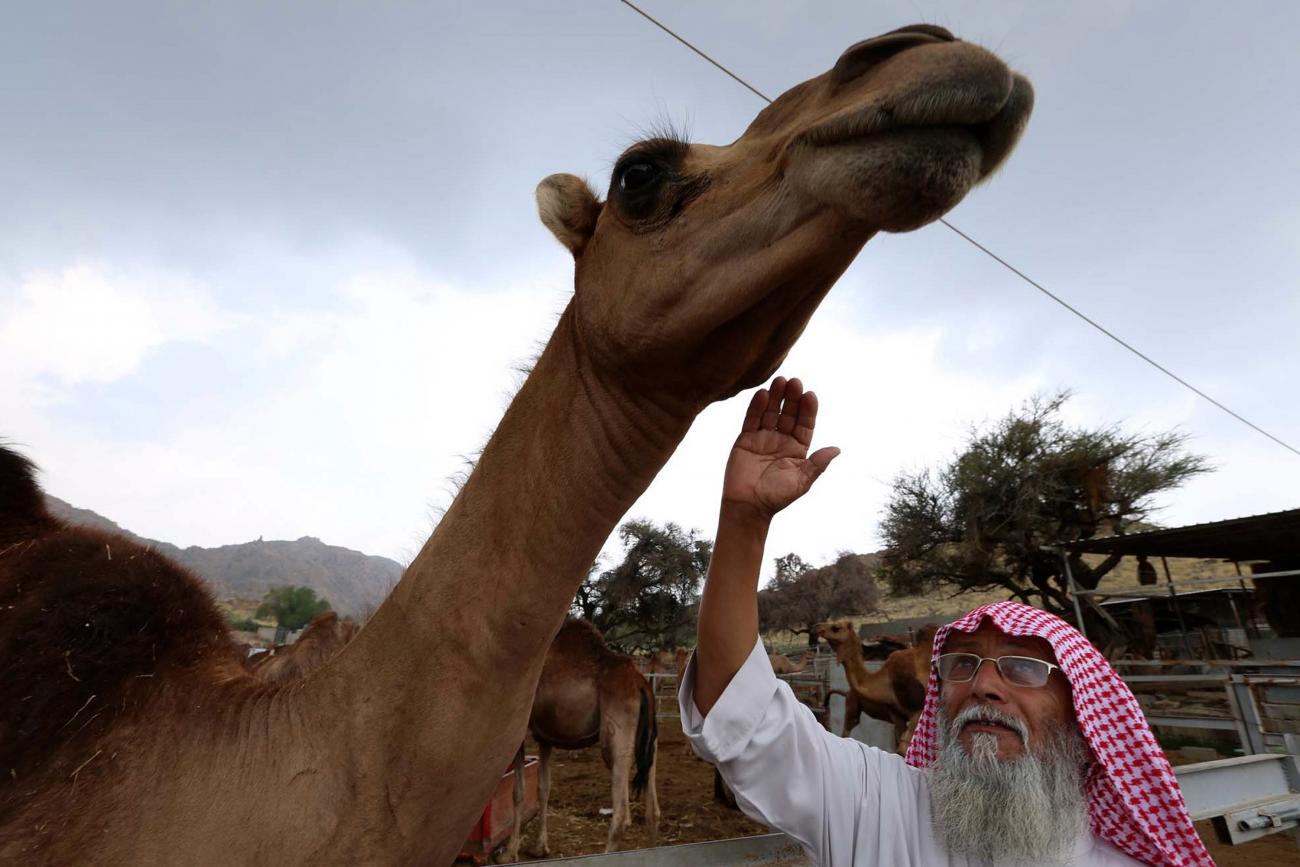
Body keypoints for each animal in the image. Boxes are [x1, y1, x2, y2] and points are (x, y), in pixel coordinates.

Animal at [499, 621, 655, 857]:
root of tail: (640, 684)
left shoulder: (521, 731)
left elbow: (518, 792)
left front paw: (509, 853)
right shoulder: (545, 736)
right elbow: (543, 788)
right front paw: (540, 848)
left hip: (615, 735)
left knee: (621, 814)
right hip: (649, 738)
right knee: (653, 812)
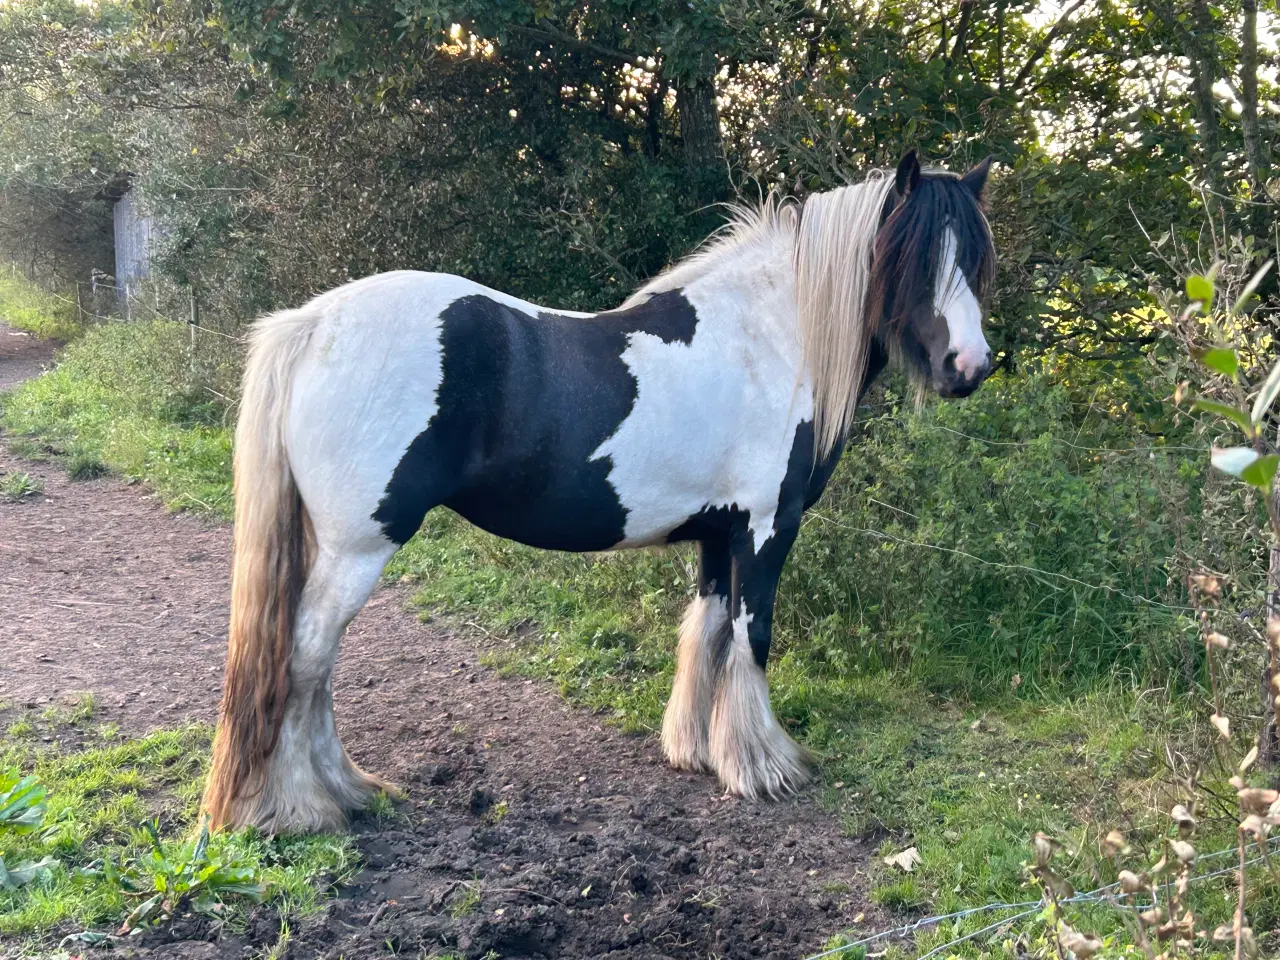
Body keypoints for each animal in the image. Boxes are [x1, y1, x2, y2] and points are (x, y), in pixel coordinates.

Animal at [202, 150, 998, 834]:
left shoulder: (719, 533)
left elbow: (707, 631)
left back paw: (348, 790)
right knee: (307, 656)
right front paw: (763, 765)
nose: (971, 366)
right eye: (913, 257)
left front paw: (697, 751)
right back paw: (304, 806)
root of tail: (311, 324)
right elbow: (752, 636)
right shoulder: (767, 527)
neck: (769, 338)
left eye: (974, 260)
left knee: (315, 664)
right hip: (359, 546)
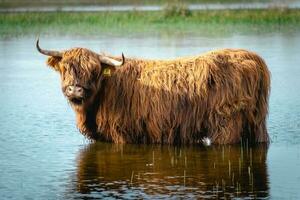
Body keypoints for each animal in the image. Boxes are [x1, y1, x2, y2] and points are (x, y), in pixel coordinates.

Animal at [36, 39, 270, 145]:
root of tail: (252, 57)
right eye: (65, 68)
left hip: (227, 123)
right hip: (256, 123)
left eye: (94, 70)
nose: (75, 88)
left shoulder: (122, 133)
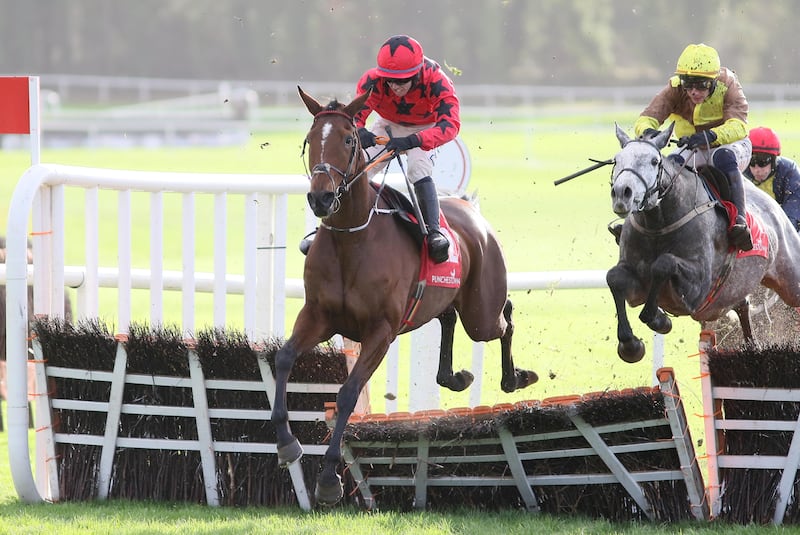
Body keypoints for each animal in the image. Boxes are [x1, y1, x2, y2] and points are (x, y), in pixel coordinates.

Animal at [272, 88, 540, 506]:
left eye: (348, 140)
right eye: (310, 139)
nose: (321, 198)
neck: (352, 239)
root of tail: (470, 209)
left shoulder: (380, 332)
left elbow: (348, 394)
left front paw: (329, 479)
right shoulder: (317, 315)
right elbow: (284, 359)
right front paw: (287, 444)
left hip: (481, 312)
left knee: (504, 317)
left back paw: (515, 377)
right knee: (448, 317)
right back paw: (454, 376)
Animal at [608, 123, 800, 362]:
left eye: (654, 161)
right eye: (617, 160)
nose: (622, 193)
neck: (658, 225)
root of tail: (773, 206)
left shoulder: (698, 287)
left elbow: (663, 264)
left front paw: (658, 319)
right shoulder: (634, 277)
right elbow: (614, 278)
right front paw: (631, 344)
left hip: (790, 277)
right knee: (742, 304)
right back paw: (751, 344)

-------

▸ **What is needed**
Where an entry contains an image, leave the image out; otherwise retype everything exactly.

▸ **Result of this exercise**
Body keypoints for each animal in the image. Boxes are [x1, y1, x2, y2] and points are (x, y), in pixel coordinates.

Animal at [499, 621, 655, 857]:
root of tail: (640, 684)
left shoulder: (521, 731)
left elbow: (518, 792)
left front paw: (509, 853)
right shoulder: (545, 736)
right elbow: (543, 788)
right front paw: (540, 848)
left hip: (615, 735)
left knee: (621, 814)
right hip: (649, 738)
right knee: (653, 812)
Body keypoints for each animal in the image. Boxes are [x1, y1, x2, y2] and points are (x, y), in pixel coordinates.

Animal at [202, 150, 998, 834]:
left shoulder: (719, 533)
left elbow: (707, 631)
left back paw: (348, 790)
right knee: (307, 656)
right front paw: (763, 765)
nose: (971, 366)
right eye: (913, 257)
left front paw: (697, 751)
right back paw: (304, 806)
root of tail: (311, 324)
right elbow: (752, 636)
right shoulder: (767, 527)
neck: (769, 338)
left eye: (974, 260)
left knee: (315, 664)
right hip: (359, 546)
Body keypoints for each animal in the image. Boxes are [x1, y1, x2, y2] and points are (x, y), in pixel coordinates.

Animal at [36, 39, 270, 145]:
root of tail: (252, 57)
right eye: (65, 68)
left hip: (227, 123)
right hip: (256, 123)
left eye: (94, 70)
nose: (75, 88)
left shoulder: (122, 133)
Body keypoints for each animal in the image. Boxes are [x1, y1, x2, y2] and points are (x, y), in pixel coordinates.

Animal at [272, 88, 540, 506]:
left eye: (348, 140)
right eye: (310, 139)
nose: (321, 198)
neck: (352, 239)
root of tail: (470, 209)
left shoulder: (380, 332)
left elbow: (348, 394)
left front paw: (329, 479)
right shoulder: (317, 315)
right elbow: (284, 359)
right front paw: (287, 444)
left hip: (481, 312)
left knee: (504, 317)
left back paw: (515, 377)
right knee: (448, 317)
right back paw: (454, 376)
Animal at [608, 123, 800, 362]:
left eye: (654, 161)
right eye: (617, 160)
nose: (622, 193)
neck: (658, 225)
root of tail: (773, 206)
left shoulder: (698, 287)
left elbow: (663, 264)
left front paw: (658, 319)
right shoulder: (634, 277)
right elbow: (614, 278)
right front paw: (631, 344)
left hip: (790, 277)
right knee: (742, 304)
right back paw: (751, 344)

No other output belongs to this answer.